- **PROVIDED INFORMATION**
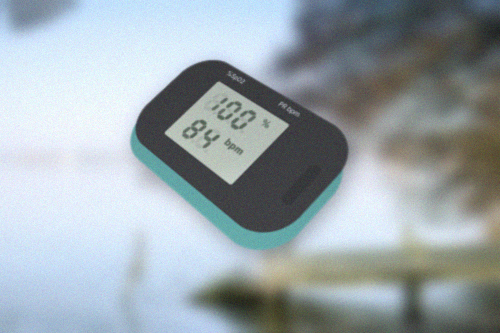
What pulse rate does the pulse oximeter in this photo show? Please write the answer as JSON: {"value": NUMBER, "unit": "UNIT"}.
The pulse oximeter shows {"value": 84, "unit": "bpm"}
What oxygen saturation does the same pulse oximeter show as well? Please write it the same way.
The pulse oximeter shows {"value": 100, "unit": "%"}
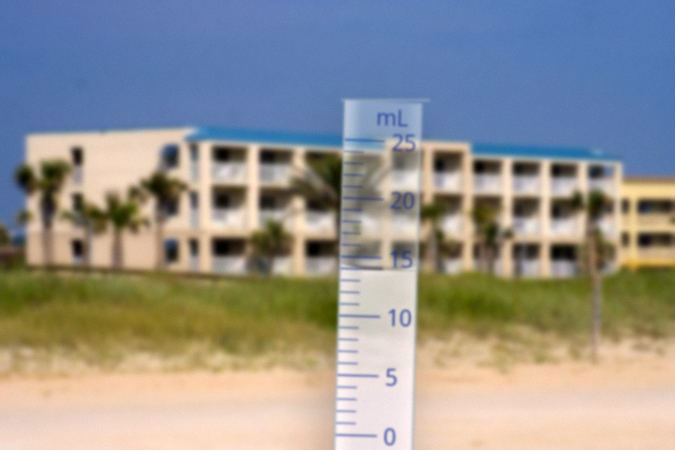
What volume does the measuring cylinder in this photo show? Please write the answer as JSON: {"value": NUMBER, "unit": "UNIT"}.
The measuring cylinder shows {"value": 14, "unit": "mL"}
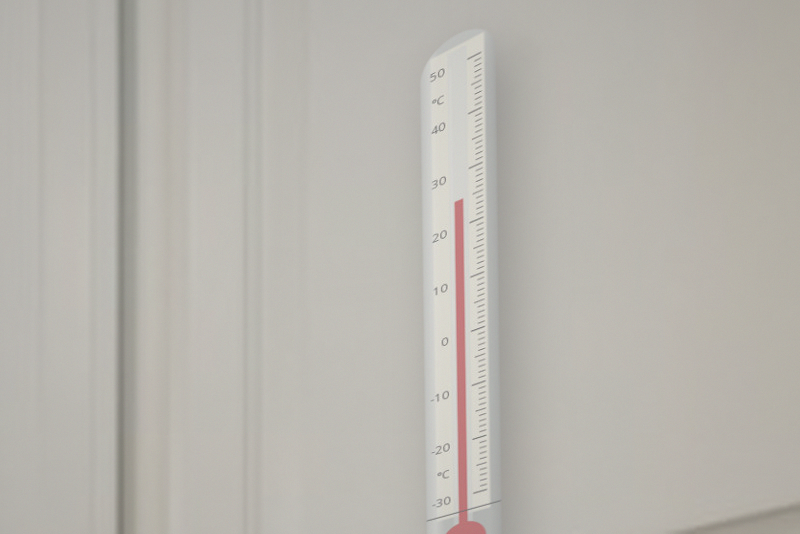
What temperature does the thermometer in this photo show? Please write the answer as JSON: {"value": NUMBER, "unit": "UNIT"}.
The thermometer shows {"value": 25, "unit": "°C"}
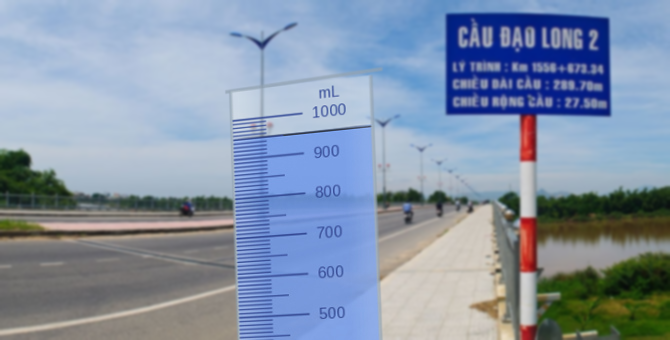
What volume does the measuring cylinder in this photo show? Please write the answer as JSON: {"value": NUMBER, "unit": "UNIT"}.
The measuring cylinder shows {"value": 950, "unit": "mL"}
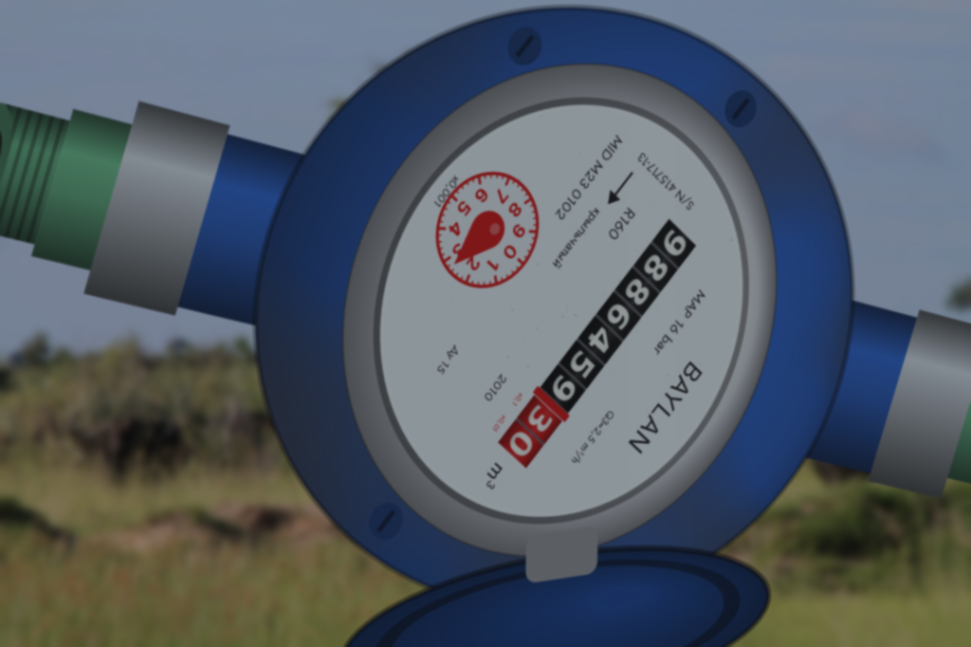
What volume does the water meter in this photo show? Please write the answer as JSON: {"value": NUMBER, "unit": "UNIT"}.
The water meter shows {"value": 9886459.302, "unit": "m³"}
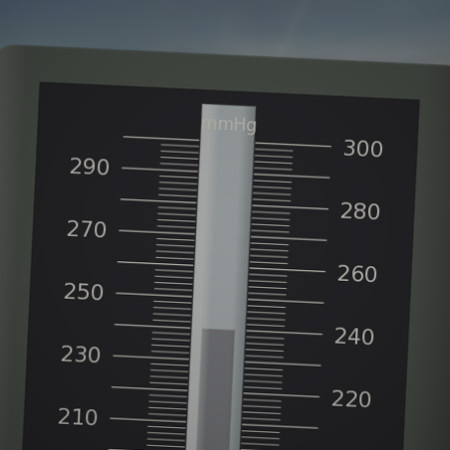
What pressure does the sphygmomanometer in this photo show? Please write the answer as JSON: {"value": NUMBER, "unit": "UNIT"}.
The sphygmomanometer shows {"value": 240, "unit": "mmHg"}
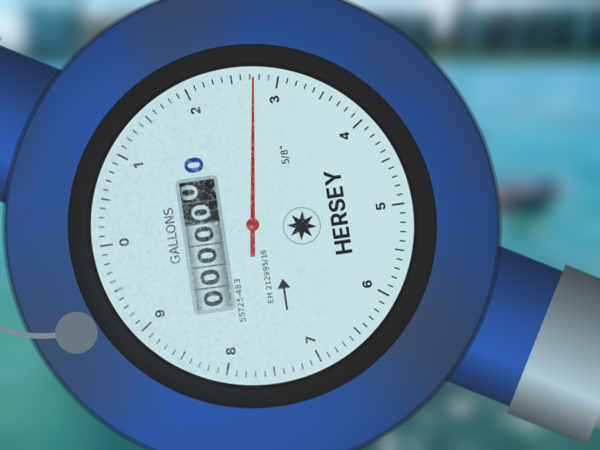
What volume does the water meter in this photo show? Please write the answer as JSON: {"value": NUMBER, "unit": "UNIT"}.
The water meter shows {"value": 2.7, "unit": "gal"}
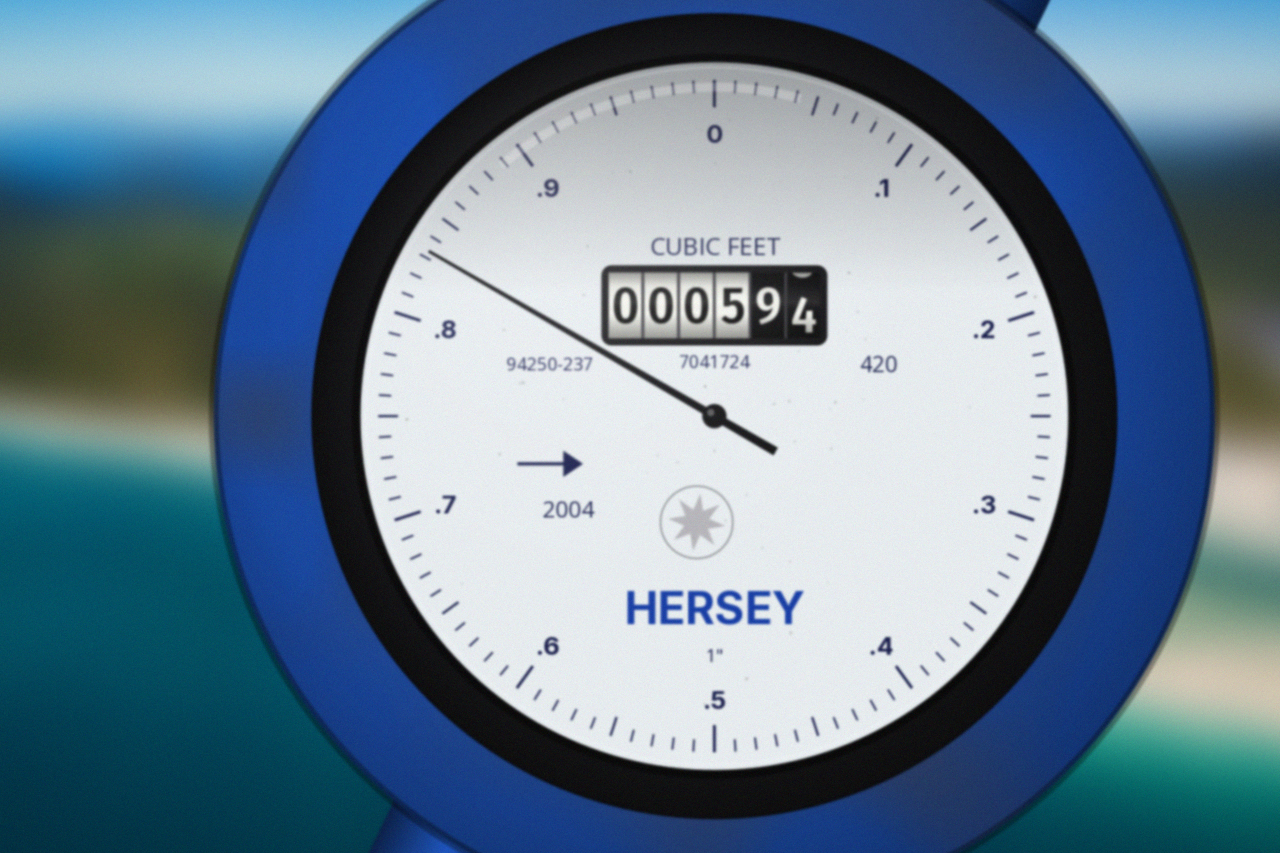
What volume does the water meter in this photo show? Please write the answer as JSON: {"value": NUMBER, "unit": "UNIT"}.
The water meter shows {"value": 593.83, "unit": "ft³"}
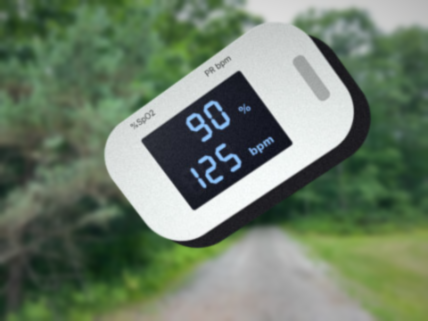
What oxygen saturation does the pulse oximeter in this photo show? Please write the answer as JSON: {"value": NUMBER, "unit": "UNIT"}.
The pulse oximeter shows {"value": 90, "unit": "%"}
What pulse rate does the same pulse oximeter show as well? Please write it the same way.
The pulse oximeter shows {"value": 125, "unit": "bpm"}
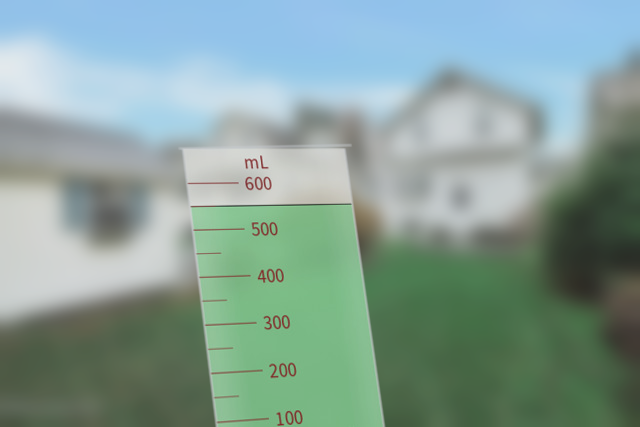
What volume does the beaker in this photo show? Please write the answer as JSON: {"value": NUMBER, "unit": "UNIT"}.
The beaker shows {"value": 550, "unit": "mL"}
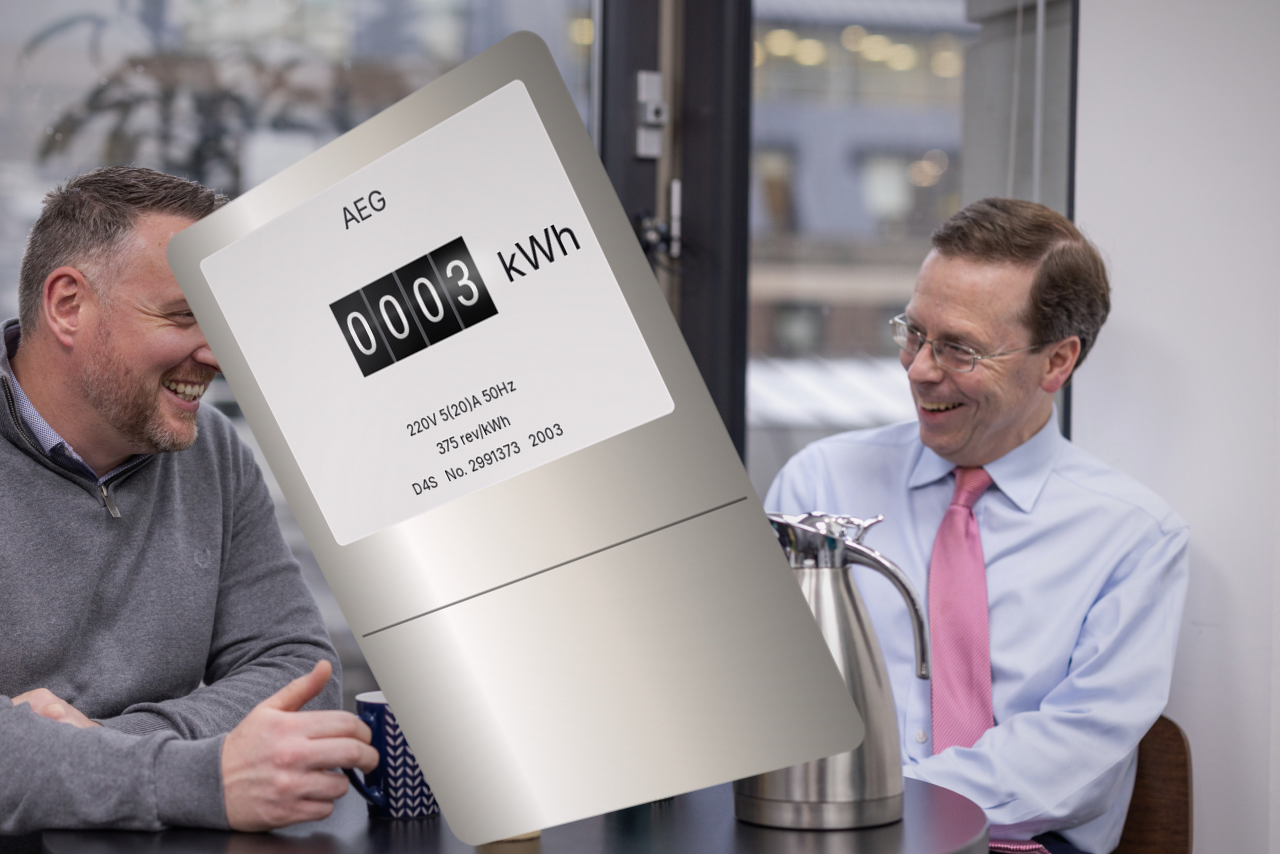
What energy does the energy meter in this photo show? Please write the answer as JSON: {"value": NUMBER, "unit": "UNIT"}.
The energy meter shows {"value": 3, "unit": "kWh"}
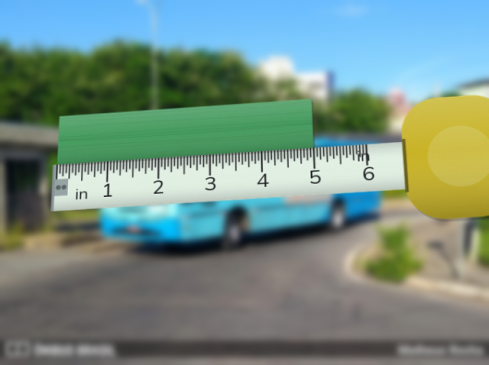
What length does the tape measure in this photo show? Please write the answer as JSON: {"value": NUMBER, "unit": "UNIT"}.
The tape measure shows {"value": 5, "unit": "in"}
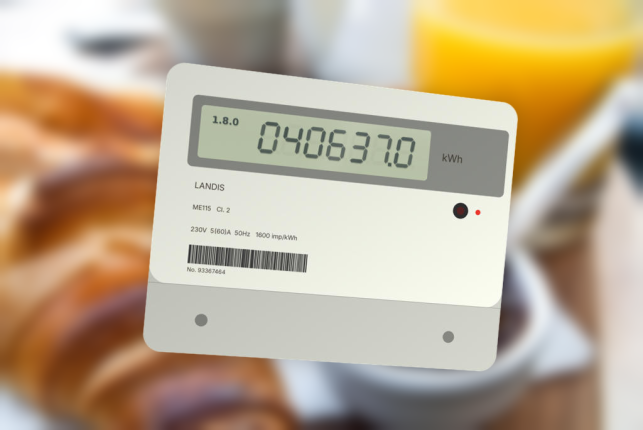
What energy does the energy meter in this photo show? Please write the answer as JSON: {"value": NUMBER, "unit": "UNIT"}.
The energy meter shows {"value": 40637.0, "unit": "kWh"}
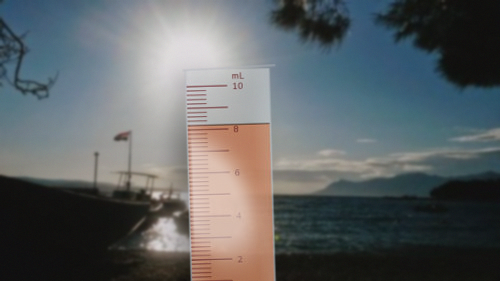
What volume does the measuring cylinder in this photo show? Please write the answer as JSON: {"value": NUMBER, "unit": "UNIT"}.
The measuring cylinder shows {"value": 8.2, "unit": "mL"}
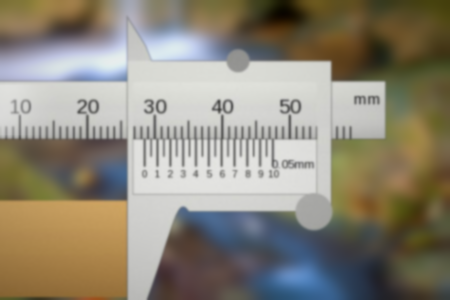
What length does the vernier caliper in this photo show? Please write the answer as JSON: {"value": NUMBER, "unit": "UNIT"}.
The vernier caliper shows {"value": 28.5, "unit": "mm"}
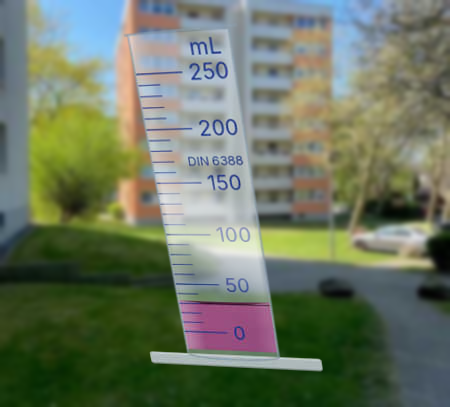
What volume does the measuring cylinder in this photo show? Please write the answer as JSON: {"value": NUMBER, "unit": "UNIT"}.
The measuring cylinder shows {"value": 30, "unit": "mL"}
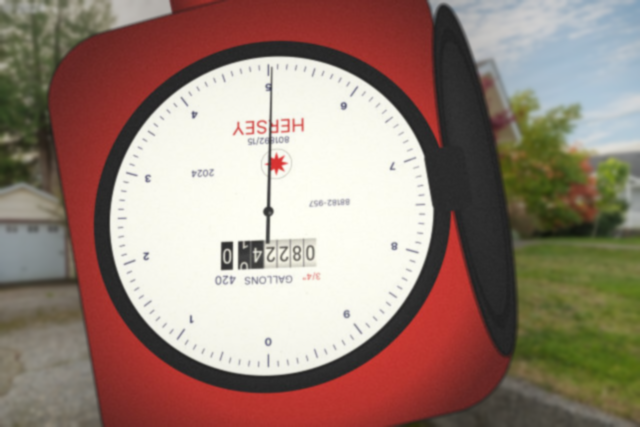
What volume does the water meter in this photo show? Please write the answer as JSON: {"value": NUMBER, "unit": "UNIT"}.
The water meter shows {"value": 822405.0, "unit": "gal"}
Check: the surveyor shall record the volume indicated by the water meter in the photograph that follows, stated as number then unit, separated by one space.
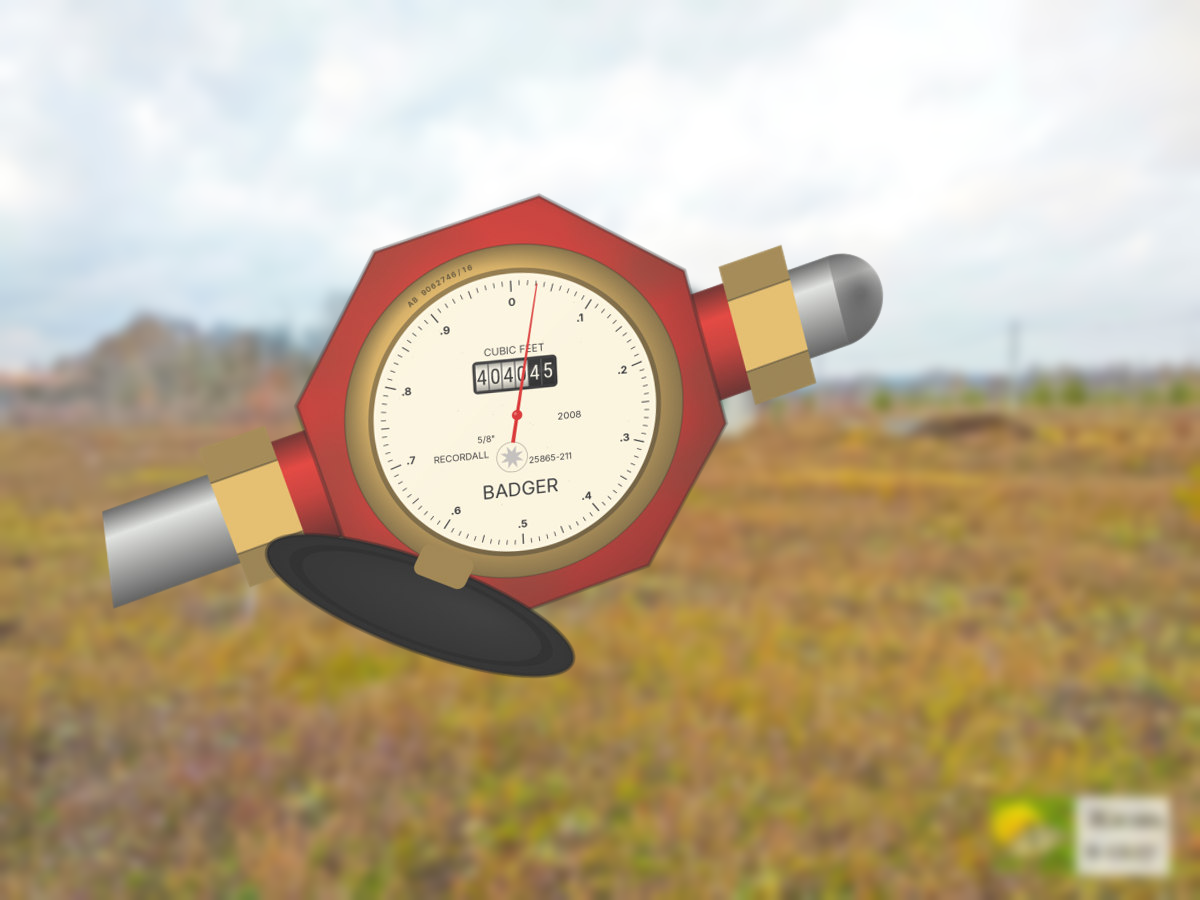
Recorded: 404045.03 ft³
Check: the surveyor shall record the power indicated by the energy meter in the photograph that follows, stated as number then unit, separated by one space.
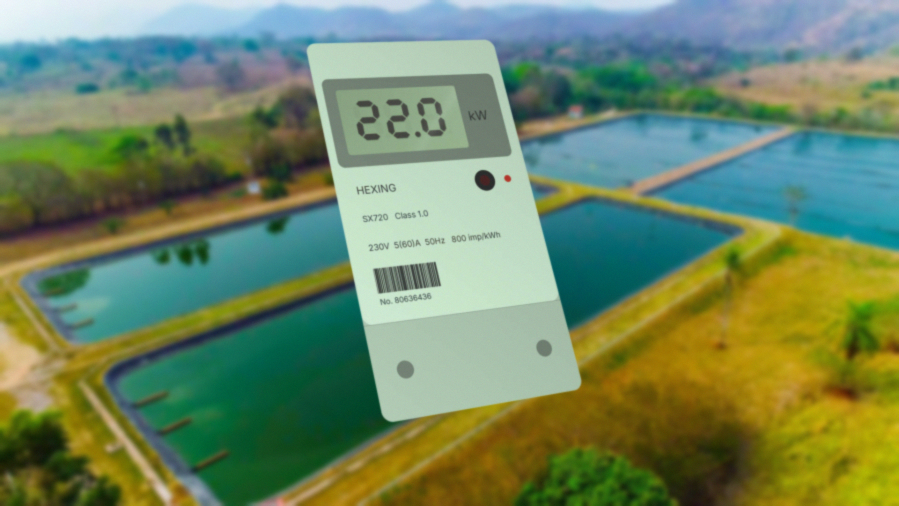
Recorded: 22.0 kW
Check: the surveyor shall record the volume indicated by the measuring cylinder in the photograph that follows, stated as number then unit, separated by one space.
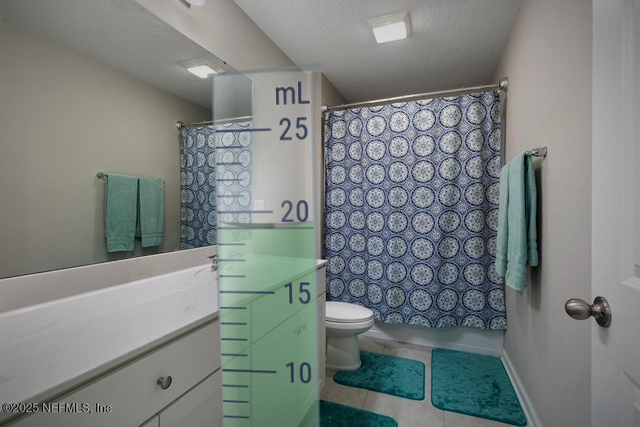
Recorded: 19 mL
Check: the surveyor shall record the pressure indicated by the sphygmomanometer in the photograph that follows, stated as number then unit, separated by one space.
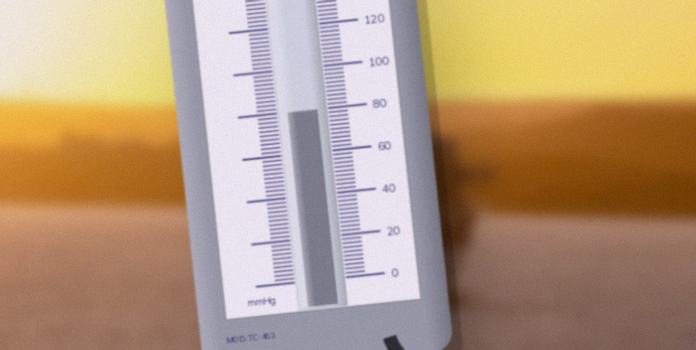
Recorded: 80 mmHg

- **TASK INSTRUCTIONS**
Retype every one of the records above word for word, leaving out the pictures.

- **ANSWER BOX**
What pulse rate does the pulse oximeter in this photo show? Please write the answer as JSON: {"value": NUMBER, "unit": "UNIT"}.
The pulse oximeter shows {"value": 84, "unit": "bpm"}
What oxygen saturation does the same pulse oximeter show as well? Please write it the same way.
The pulse oximeter shows {"value": 100, "unit": "%"}
What volume does the measuring cylinder in this photo show? Please write the answer as JSON: {"value": NUMBER, "unit": "UNIT"}.
The measuring cylinder shows {"value": 14, "unit": "mL"}
What temperature does the thermometer in this photo show? Please write the answer as JSON: {"value": NUMBER, "unit": "UNIT"}.
The thermometer shows {"value": 25, "unit": "°C"}
What volume does the measuring cylinder in this photo show? Please write the answer as JSON: {"value": NUMBER, "unit": "UNIT"}.
The measuring cylinder shows {"value": 950, "unit": "mL"}
What volume does the water meter in this photo show? Please write the answer as JSON: {"value": NUMBER, "unit": "UNIT"}.
The water meter shows {"value": 9886459.302, "unit": "m³"}
What pressure does the sphygmomanometer in this photo show? Please write the answer as JSON: {"value": NUMBER, "unit": "UNIT"}.
The sphygmomanometer shows {"value": 240, "unit": "mmHg"}
What volume does the water meter in this photo show? Please write the answer as JSON: {"value": NUMBER, "unit": "UNIT"}.
The water meter shows {"value": 2.7, "unit": "gal"}
What volume does the water meter in this photo show? Please write the answer as JSON: {"value": NUMBER, "unit": "UNIT"}.
The water meter shows {"value": 593.83, "unit": "ft³"}
What oxygen saturation does the pulse oximeter in this photo show? Please write the answer as JSON: {"value": NUMBER, "unit": "UNIT"}.
The pulse oximeter shows {"value": 90, "unit": "%"}
What pulse rate does the same pulse oximeter show as well? Please write it the same way.
The pulse oximeter shows {"value": 125, "unit": "bpm"}
What volume does the beaker in this photo show? Please write the answer as JSON: {"value": NUMBER, "unit": "UNIT"}.
The beaker shows {"value": 550, "unit": "mL"}
What energy does the energy meter in this photo show? Please write the answer as JSON: {"value": NUMBER, "unit": "UNIT"}.
The energy meter shows {"value": 3, "unit": "kWh"}
What length does the tape measure in this photo show? Please write the answer as JSON: {"value": NUMBER, "unit": "UNIT"}.
The tape measure shows {"value": 5, "unit": "in"}
What energy does the energy meter in this photo show? Please write the answer as JSON: {"value": NUMBER, "unit": "UNIT"}.
The energy meter shows {"value": 40637.0, "unit": "kWh"}
What volume does the measuring cylinder in this photo show? Please write the answer as JSON: {"value": NUMBER, "unit": "UNIT"}.
The measuring cylinder shows {"value": 8.2, "unit": "mL"}
What length does the vernier caliper in this photo show? Please write the answer as JSON: {"value": NUMBER, "unit": "UNIT"}.
The vernier caliper shows {"value": 28.5, "unit": "mm"}
What volume does the measuring cylinder in this photo show? Please write the answer as JSON: {"value": NUMBER, "unit": "UNIT"}.
The measuring cylinder shows {"value": 30, "unit": "mL"}
What volume does the water meter in this photo show? Please write the answer as JSON: {"value": NUMBER, "unit": "UNIT"}.
The water meter shows {"value": 822405.0, "unit": "gal"}
Check: the surveyor shall record the volume indicated by the water meter in the photograph that follows, stated as number then unit, separated by one space.
Recorded: 404045.03 ft³
Check: the surveyor shall record the power indicated by the energy meter in the photograph that follows, stated as number then unit, separated by one space.
Recorded: 22.0 kW
Check: the surveyor shall record the volume indicated by the measuring cylinder in the photograph that follows, stated as number then unit, separated by one space.
Recorded: 19 mL
Check: the surveyor shall record the pressure indicated by the sphygmomanometer in the photograph that follows, stated as number then unit, separated by one space.
Recorded: 80 mmHg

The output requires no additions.